Set of tasks:
**1)** From the BNCT abstract, reproduce the passage between "Microdosimetric Modeling of" and "radiobiological effectiveness estimation.", inclusive.
**2)** According to the BNCT abstract, what CBE value did the C-MKM give for BSH in HSG cells at a 10% survival fraction?

Excerpt to read:

═══

Microdosimetric Modeling of CBE for BNCT Considering Subcellular B-10 Heterogeneity
Abstract
Purpose
In boron neutron capture therapy (BNCT), heterogeneous subcellular distributions of 10B critically affect neutron energy deposition and cell-killing effectiveness. However, biophysical models explicitly incorporating subcellular 10B heterogeneity in compound biological effectiveness (CBE) calculations remain scarce. Here, we introduce a microdosimetry-based CBE model integrating subcellular 10B distribution to improve radiobiological effectiveness estimation.
Methods
A 3×3×3 cellular voxel matrix was constructed, and Monte Carlo simulations were conducted with 10B distributed in concentric shells from the nuclear boundary to the cell membrane, alongside a uniform extracellular distribution. Microdosimetric spectra within the subnuclear domain were computed, along with effective particle fluence coefficients for α and ⁷Li ions produced by thermal neutron capture in 10B. Based on these quantities, we developed a Composite Microdosimetric Kinetic Model (C-MKM) to calculate the CBE for arbitrary 10B distributions. The model was applied to BPA and BSH delivery scenarios and validated against published experimental and simulation data.
Results
A database of microdosimetric spectra and effective particle fluence coefficients was established, corresponding to various subcellular 10B shell distributions. The dose-mean lineal energy y ranged from 181.6 to 216.6 keV/μm, while effective particle fluence coefficients for α and ⁷Li ions ranged from 8.71×10-3 to 2.85×10-2. For HSG cells at a 10% survival fraction, the C-MKM yielded CBE values of 2.58 for BPA and 1.27 for BSH, in good agreement with published data.
Conclusion
By explicitly incorporating subcellular 10B heterogeneity, the proposed C-MKM enables more accurate CBE estimation in BNCT, providing a robust framework for photon-equivalent dose evaluation and facilitating enhanced treatment planning.

═══

Listed entries:
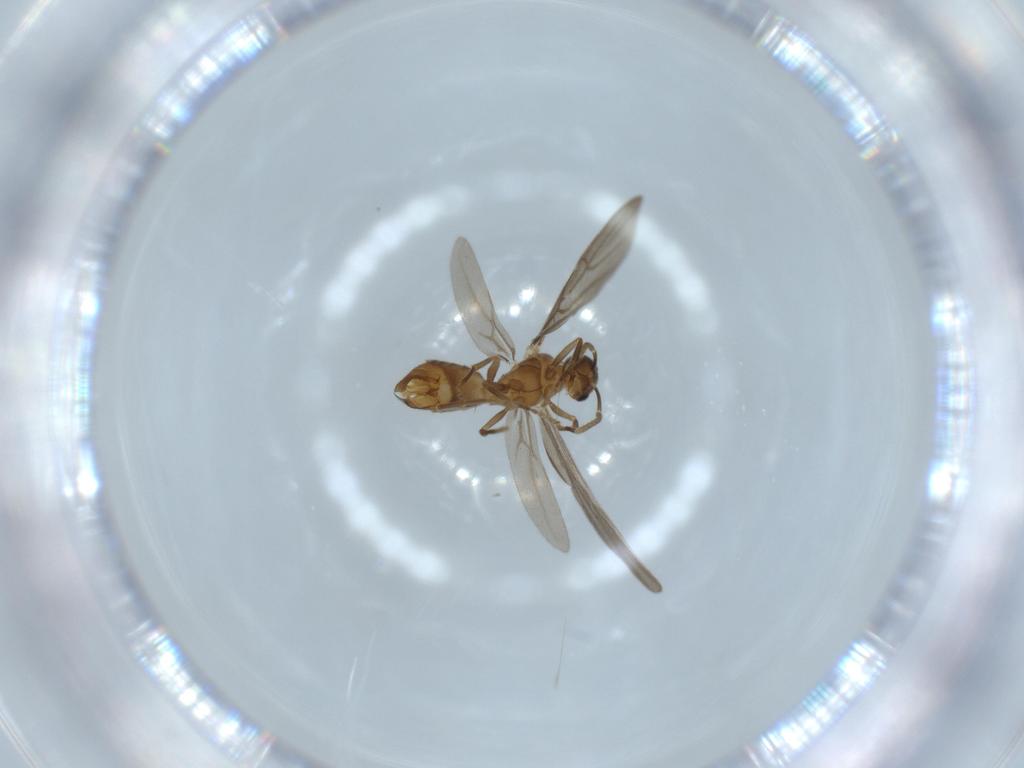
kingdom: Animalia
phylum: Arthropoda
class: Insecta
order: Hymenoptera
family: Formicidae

═══

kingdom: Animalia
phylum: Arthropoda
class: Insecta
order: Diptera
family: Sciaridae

═══

Set of answers:
**1)**
Microdosimetric Modeling of CBE for BNCT Considering Subcellular B-10 Heterogeneity
Abstract
Purpose
In boron neutron capture therapy (BNCT), heterogeneous subcellular distributions of 10B critically affect neutron energy deposition and cell-killing effectiveness. However, biophysical models explicitly incorporating subcellular 10B heterogeneity in compound biological effectiveness (CBE) calculations remain scarce. Here, we introduce a microdosimetry-based CBE model integrating subcellular 10B distribution to improve radiobiological effectiveness estimation.

**2)** 1.27